[Work order]: Reproduce word for word the stretch of the audio cable forum thread below, from "So, Steve, why" up to and including "could afford them)?".

[Document text]:
----------------

Yeah! Your science has no place in the church of cables.


----------



## Lenni

Quote: 





tetsuma said:


> Yeah! Your science religion has no place in the sound of cables.


 


  FTFY


----------



## Rdr. Seraphim

So, Steve, why do you make cables, and at the prices you charge ($300 - $600, and more)? Aren't you doing the same thing as everyone else in the business? What makes your cables audibly better than RS, AQ, Cardas, etc? They do have interesting packaging, unique names, appear to be well made (at least mostly in the USA), and interestingly, they get good reviews in the major audio e-zines (e.g. Q-Tao reviewed by SixMoons, PFO). Maybe they were set up to take advantage of the placebo effect from a marketing perspective? And, why do you hang out in the Sound Science forum giving the "impression" that cables don't make a difference, but sell your cables obviously targeted for the audiophile market (who else could afford them)? 
   
  Quote: 





steve eddy said:


> If only our ears were as sensitive, accurate and reliable as instruments. Unfortunately our ears are plugged into a highly subjective and often unreliable thing called the human brain.
> 
> Which is all well and good for purely subjective evaluation. But it's worthless for determining whether or not there's any actual difference between the two beyond conductivity. And since no one has ever demonstrated there to be any difference beyond conductivity, I can't see any basis for a belief that there is.
> 
> se


----------



## Steve Eddy

Quote: 





> Originally Posted by *Lenni* /img/forum/go_quote.gif
> 
> tell that to pigeons in the Antarctica during the breeding season when their back to their colony with food and had to find their chick among 400.000 other screaming chicks all packed together.


 
   
  And then you have humans who have put photographs of themselves in their freezers and professed improvements in the sound of their systems.
   
  Quote: 





> I think the brain (human or not) is far more sensitive than any machine can ever be today. true, our brain is not reliable at giving exact numbers, and that's what machine are good for, but that's where it ends.

----------------

[Recorded data]:
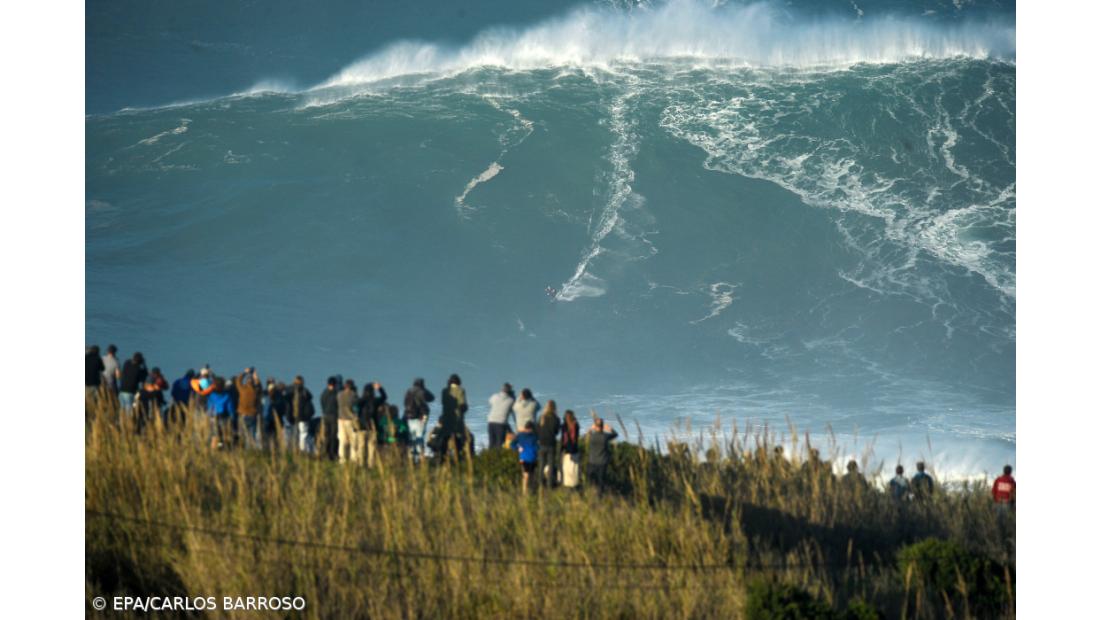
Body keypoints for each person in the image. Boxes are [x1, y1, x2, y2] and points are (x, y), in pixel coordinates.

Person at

----------------

[Answer box]:
So, Steve, why do you make cables, and at the prices you charge ($300 - $600, and more)? Aren't you doing the same thing as everyone else in the business? What makes your cables audibly better than RS, AQ, Cardas, etc? They do have interesting packaging, unique names, appear to be well made (at least mostly in the USA), and interestingly, they get good reviews in the major audio e-zines (e.g. Q-Tao reviewed by SixMoons, PFO). Maybe they were set up to take advantage of the placebo effect from a marketing perspective? And, why do you hang out in the Sound Science forum giving the "impression" that cables don't make a difference, but sell your cables obviously targeted for the audiophile market (who else could afford them)?